Big data also has the potential to help significantly improve the quality of life for much of the world’s population. The United Nations, governments, not-for-profits and other groups are using big data to help achieve the UN’s sustainable development goals or SDGs — a set of 17 targets related to protecting the natural environment, reducing inequality, improving health outcomes and other things that will make life better around the world.

How Can We Use Big Data to Achieve SDGs?

There are many ways in which we could use data to improve our understanding of our progress towards the SDGs, determine how best to meet those targets and ensure accountability. The United Nations has set up a task team to explore how to use big data to help achieve the SDGs. A survey by the task team found that big data projects most frequently focused on the “no poverty” goal and that mobile phone data was the most common data source.

machine learning and data science

Pulse Lab Jakarta, a joint effort between the United Nations and the government of Indonesia, is working on various big data projects related to the SDGs. One of their projects is the Vulnerability Analysis Monitoring Platform for Impact of Regional Events (VAMPIRE) platform, which analyzes satellite imagery and creates maps that incorporate anomalies related to climate and rainfall to help track slow-onset climate changes.

Another project, the Manitoba Bioeconomy Atlas, comes from the International Institute for Sustainable Development and involves that creation of a web-based spatial inventory of biomass sources. Biomass producers can use the data to optimally locate biomass refineries, and biomass consumers can use it to source biomass and calculate costs.

There are many other potential uses for big data related to the SDGs. Mobile phone data, for instance, could be used to track the movement of populations, such as refugees, to improve preparations. Data analysis could help predict changes in food prices. The possibilities are virtually endless.

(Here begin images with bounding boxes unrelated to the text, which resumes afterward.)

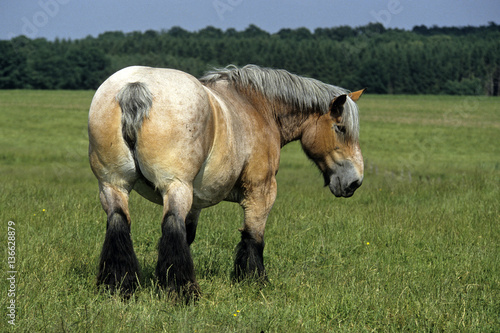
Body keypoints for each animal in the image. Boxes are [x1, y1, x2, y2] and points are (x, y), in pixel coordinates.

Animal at [88, 63, 366, 296]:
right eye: (340, 128)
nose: (355, 182)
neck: (256, 106)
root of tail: (135, 88)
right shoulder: (261, 191)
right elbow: (253, 237)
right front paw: (254, 279)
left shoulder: (196, 202)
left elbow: (188, 235)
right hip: (174, 187)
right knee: (171, 225)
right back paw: (183, 290)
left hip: (113, 185)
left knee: (119, 223)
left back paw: (119, 284)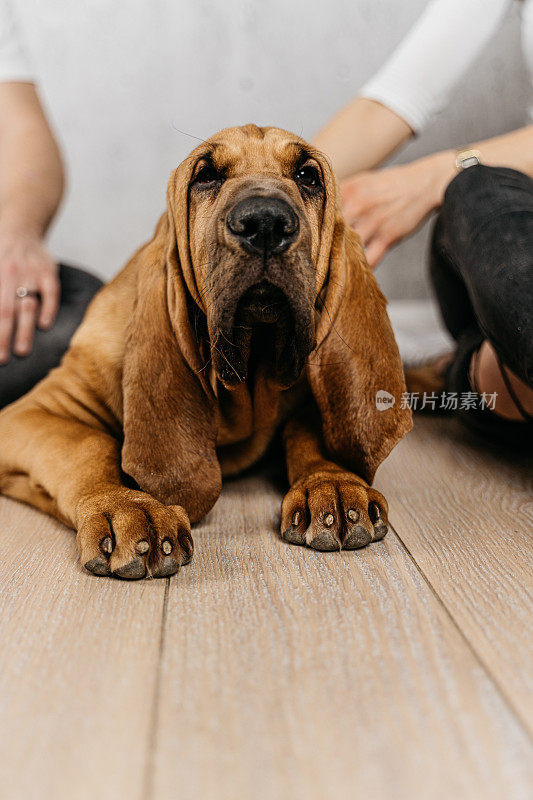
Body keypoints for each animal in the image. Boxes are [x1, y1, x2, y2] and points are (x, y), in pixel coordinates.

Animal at [0, 125, 412, 580]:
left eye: (308, 175)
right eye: (206, 175)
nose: (265, 222)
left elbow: (308, 433)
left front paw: (332, 483)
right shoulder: (34, 411)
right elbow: (89, 445)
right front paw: (124, 506)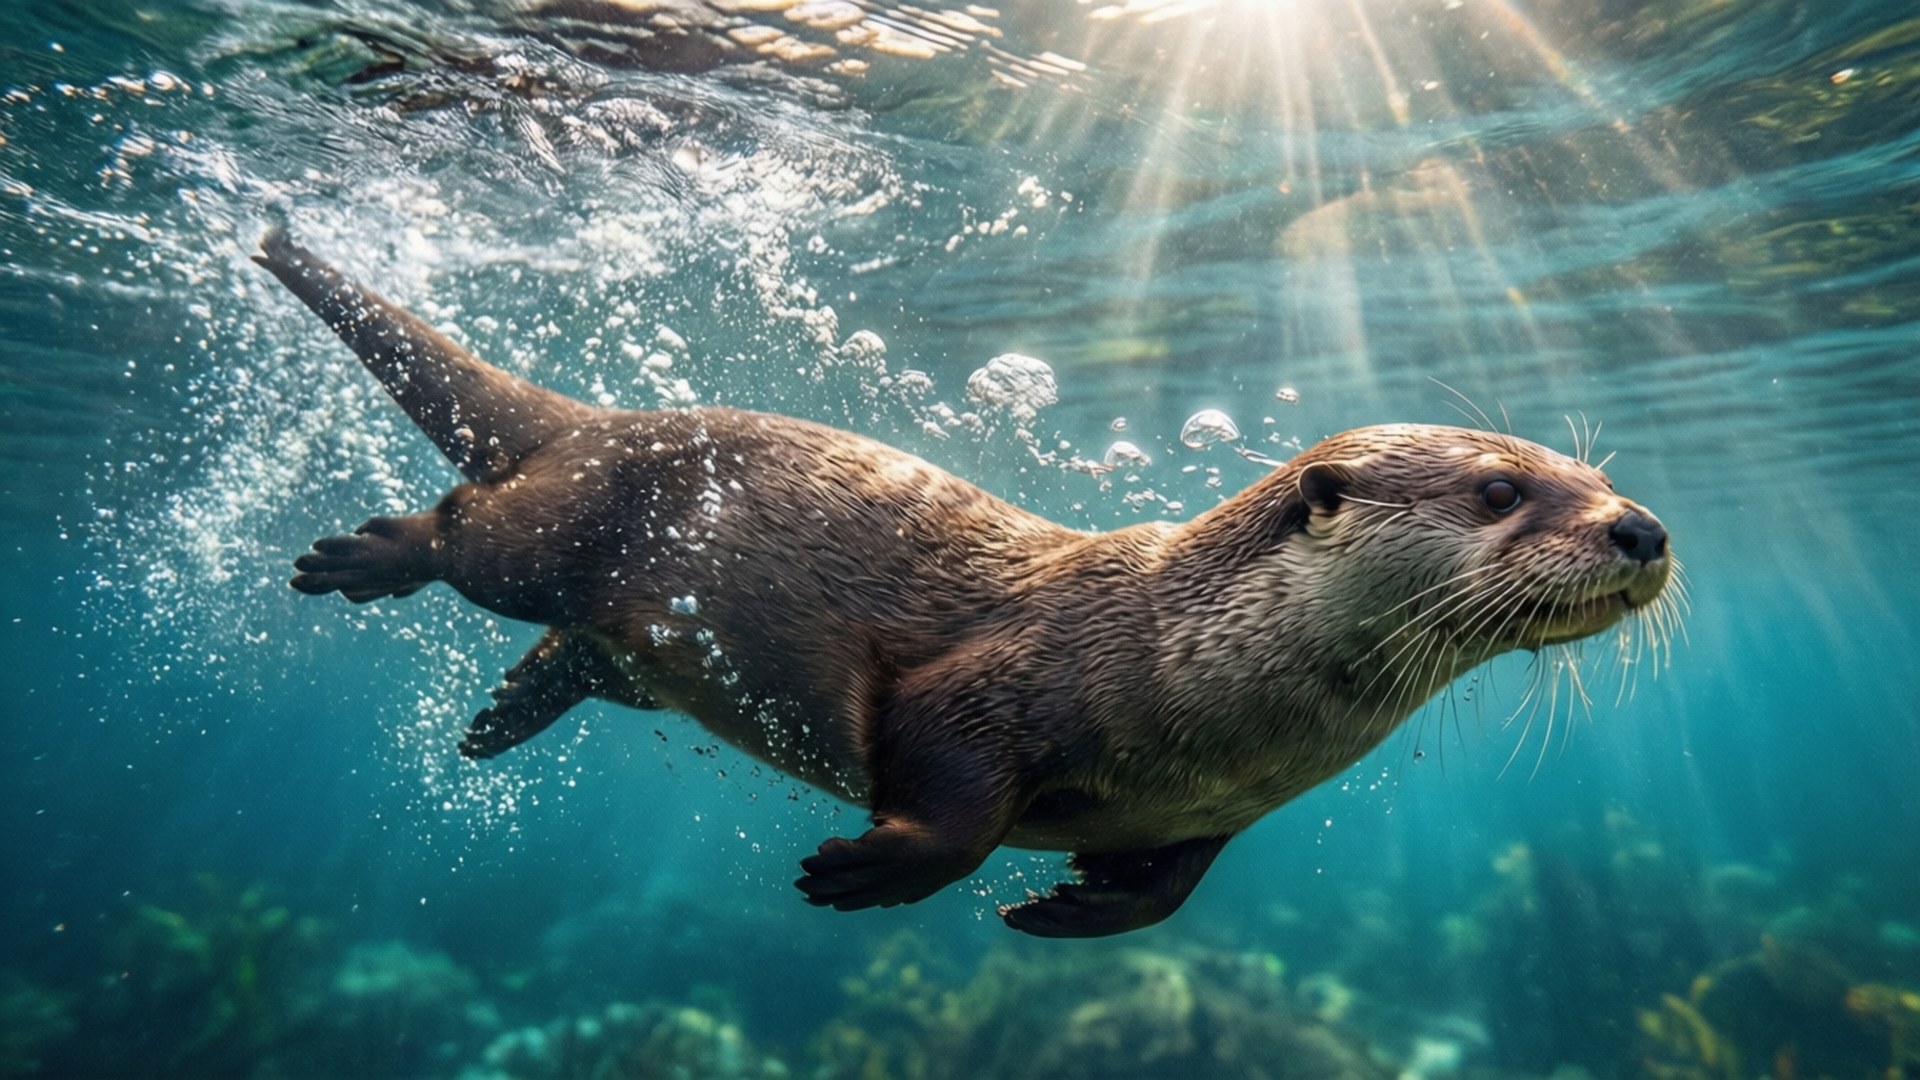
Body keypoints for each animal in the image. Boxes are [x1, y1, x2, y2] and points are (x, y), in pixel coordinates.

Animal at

What Are the Challenges and Risks?

The opportunities related to big data are plentiful, but there are also numerous challenges and risks. Collecting, storing and analyzing large amounts of data is in itself challenging. It requires advanced technology and infrastructure, which can be expensive. This limits the access of less developed countries to this technology. In the survey by the UN’s bid data task team, the team received much higher response rates from high-income countries than lower-income ones.

Privacy is another significant concern. It’s essential that those processing respect the rights of those they collect data from. The fact that much data is collected passively can complicate this. Even removing sensitive information from data sets may not always be enough to guarantee privacy, since people could be identified by combining information from multiple data sets. Those handling personal data need to take steps to protect subjects’ privacy.

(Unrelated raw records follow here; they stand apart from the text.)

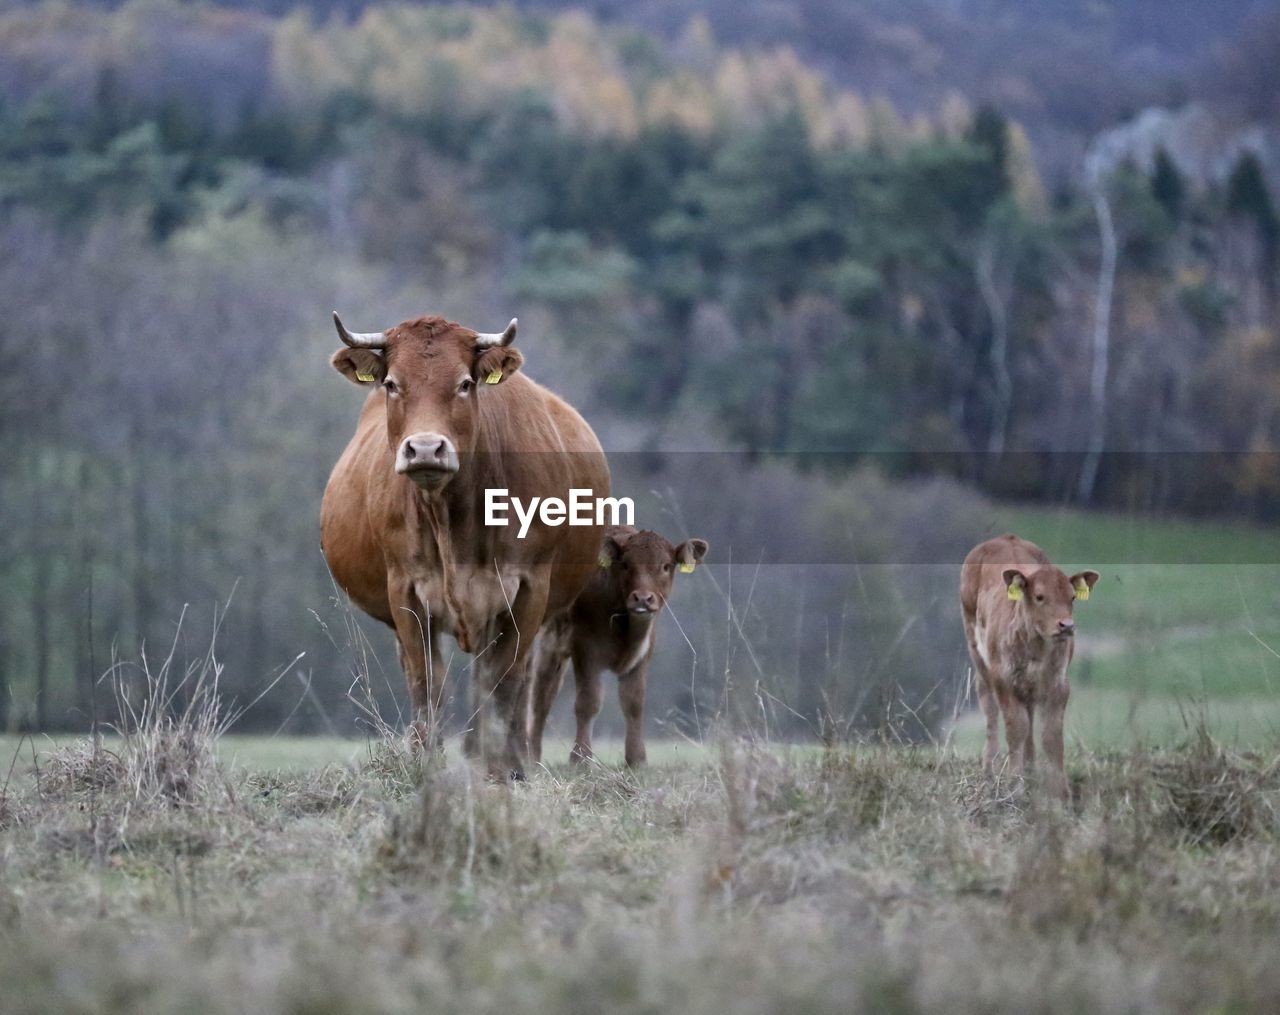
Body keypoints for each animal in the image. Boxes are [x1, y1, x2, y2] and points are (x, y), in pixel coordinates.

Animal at [318, 311, 609, 778]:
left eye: (465, 383)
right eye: (392, 383)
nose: (425, 448)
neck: (454, 520)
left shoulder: (529, 589)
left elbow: (505, 683)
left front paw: (500, 768)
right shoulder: (405, 588)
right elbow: (426, 681)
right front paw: (427, 761)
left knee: (519, 680)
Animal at [529, 527, 711, 762]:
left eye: (666, 565)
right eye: (625, 564)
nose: (643, 598)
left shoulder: (643, 654)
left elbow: (633, 703)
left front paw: (636, 758)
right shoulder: (585, 650)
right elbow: (588, 702)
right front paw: (581, 757)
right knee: (541, 696)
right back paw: (531, 754)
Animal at [962, 535, 1100, 793]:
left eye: (1072, 597)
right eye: (1039, 596)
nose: (1066, 626)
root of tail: (1005, 537)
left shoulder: (1059, 683)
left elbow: (1051, 734)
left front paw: (1061, 790)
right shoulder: (1003, 679)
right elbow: (1016, 727)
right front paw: (1014, 783)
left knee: (1029, 714)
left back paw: (1030, 768)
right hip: (976, 651)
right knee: (989, 707)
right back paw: (989, 770)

The UN, through several of its groups, has issued recommendations and guidelines for the use of big data related to SDGs. Among the goals of these guidelines is ensuring privacy and increasing access to data worldwide. The private and public sectors, as well as countries and organizations from around the world, will have to work together to accomplish the UN’s SDGs and to ensure that we can take full advantage of the benefits big data and machine learning can provide related to achieving them.